INPUT DATA Start Marker

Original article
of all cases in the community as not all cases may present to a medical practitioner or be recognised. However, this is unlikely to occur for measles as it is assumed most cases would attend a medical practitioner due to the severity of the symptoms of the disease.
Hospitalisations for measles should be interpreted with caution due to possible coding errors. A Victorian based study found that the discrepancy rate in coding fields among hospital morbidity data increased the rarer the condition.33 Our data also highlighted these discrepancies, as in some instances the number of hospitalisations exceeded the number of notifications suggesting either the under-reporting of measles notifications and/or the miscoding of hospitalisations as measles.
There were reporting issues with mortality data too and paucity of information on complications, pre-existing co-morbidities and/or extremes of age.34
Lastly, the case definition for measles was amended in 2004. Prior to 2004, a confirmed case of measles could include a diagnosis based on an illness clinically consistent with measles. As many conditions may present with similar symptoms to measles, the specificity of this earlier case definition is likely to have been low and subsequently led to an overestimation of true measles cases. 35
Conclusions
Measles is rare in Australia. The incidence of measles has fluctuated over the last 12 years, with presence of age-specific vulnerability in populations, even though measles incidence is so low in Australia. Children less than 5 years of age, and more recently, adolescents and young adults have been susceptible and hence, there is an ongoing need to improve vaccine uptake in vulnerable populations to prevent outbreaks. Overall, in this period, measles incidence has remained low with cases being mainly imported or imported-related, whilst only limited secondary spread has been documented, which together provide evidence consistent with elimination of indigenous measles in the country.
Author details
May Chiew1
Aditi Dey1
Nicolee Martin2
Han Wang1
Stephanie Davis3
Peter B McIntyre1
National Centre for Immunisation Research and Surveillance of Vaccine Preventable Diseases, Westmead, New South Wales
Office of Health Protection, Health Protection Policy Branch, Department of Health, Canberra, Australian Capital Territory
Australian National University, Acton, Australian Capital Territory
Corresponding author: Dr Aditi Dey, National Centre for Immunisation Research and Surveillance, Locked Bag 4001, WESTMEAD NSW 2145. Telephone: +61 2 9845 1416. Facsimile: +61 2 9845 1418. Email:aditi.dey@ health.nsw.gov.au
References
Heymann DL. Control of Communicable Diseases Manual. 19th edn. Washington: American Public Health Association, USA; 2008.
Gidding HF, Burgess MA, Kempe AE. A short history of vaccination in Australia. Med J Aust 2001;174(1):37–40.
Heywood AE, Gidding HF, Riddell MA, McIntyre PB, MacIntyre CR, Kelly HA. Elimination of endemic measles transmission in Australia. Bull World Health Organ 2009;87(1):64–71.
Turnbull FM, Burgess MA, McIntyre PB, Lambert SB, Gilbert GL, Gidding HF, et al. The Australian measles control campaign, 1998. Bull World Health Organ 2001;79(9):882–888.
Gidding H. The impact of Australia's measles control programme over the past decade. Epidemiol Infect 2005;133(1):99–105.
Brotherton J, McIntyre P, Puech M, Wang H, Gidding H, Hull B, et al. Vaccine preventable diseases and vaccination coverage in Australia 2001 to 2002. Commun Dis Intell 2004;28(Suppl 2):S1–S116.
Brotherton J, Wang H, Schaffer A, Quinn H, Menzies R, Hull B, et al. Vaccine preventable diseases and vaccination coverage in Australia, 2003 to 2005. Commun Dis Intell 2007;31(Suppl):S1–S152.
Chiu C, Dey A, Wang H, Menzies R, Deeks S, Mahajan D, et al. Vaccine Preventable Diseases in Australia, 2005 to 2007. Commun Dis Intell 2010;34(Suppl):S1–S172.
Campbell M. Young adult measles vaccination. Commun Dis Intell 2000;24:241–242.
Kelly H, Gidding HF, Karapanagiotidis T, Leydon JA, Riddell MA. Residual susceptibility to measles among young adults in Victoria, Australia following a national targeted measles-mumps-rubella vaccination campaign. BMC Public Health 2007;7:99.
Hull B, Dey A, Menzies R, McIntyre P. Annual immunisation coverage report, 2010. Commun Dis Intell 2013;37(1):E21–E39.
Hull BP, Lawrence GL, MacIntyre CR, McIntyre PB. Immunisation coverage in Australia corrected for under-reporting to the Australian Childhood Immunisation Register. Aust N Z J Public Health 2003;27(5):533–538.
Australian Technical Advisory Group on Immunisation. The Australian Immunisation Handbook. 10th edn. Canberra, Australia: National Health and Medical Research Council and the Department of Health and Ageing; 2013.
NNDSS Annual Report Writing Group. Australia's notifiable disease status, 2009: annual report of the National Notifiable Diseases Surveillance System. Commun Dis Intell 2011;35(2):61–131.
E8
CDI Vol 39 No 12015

INPUT DATA End Marker

**REQUIREMENT:** Working from the data above, extract solely the lines from the one containing "Australian National University, Acton, Australian" through the one containing "Campbell M. Young", exactly as they appear, both included.

**REPLY TO THE EXERCISE:**
Australian National University, Acton, Australian Capital Territory
Corresponding author: Dr Aditi Dey, National Centre for Immunisation Research and Surveillance, Locked Bag 4001, WESTMEAD NSW 2145. Telephone: +61 2 9845 1416. Facsimile: +61 2 9845 1418. Email:aditi.dey@ health.nsw.gov.au
References
Heymann DL. Control of Communicable Diseases Manual. 19th edn. Washington: American Public Health Association, USA; 2008.
Gidding HF, Burgess MA, Kempe AE. A short history of vaccination in Australia. Med J Aust 2001;174(1):37–40.
Heywood AE, Gidding HF, Riddell MA, McIntyre PB, MacIntyre CR, Kelly HA. Elimination of endemic measles transmission in Australia. Bull World Health Organ 2009;87(1):64–71.
Turnbull FM, Burgess MA, McIntyre PB, Lambert SB, Gilbert GL, Gidding HF, et al. The Australian measles control campaign, 1998. Bull World Health Organ 2001;79(9):882–888.
Gidding H. The impact of Australia's measles control programme over the past decade. Epidemiol Infect 2005;133(1):99–105.
Brotherton J, McIntyre P, Puech M, Wang H, Gidding H, Hull B, et al. Vaccine preventable diseases and vaccination coverage in Australia 2001 to 2002. Commun Dis Intell 2004;28(Suppl 2):S1–S116.
Brotherton J, Wang H, Schaffer A, Quinn H, Menzies R, Hull B, et al. Vaccine preventable diseases and vaccination coverage in Australia, 2003 to 2005. Commun Dis Intell 2007;31(Suppl):S1–S152.
Chiu C, Dey A, Wang H, Menzies R, Deeks S, Mahajan D, et al. Vaccine Preventable Diseases in Australia, 2005 to 2007. Commun Dis Intell 2010;34(Suppl):S1–S172.
Campbell M. Young adult measles vaccination. Commun Dis Intell 2000;24:241–242.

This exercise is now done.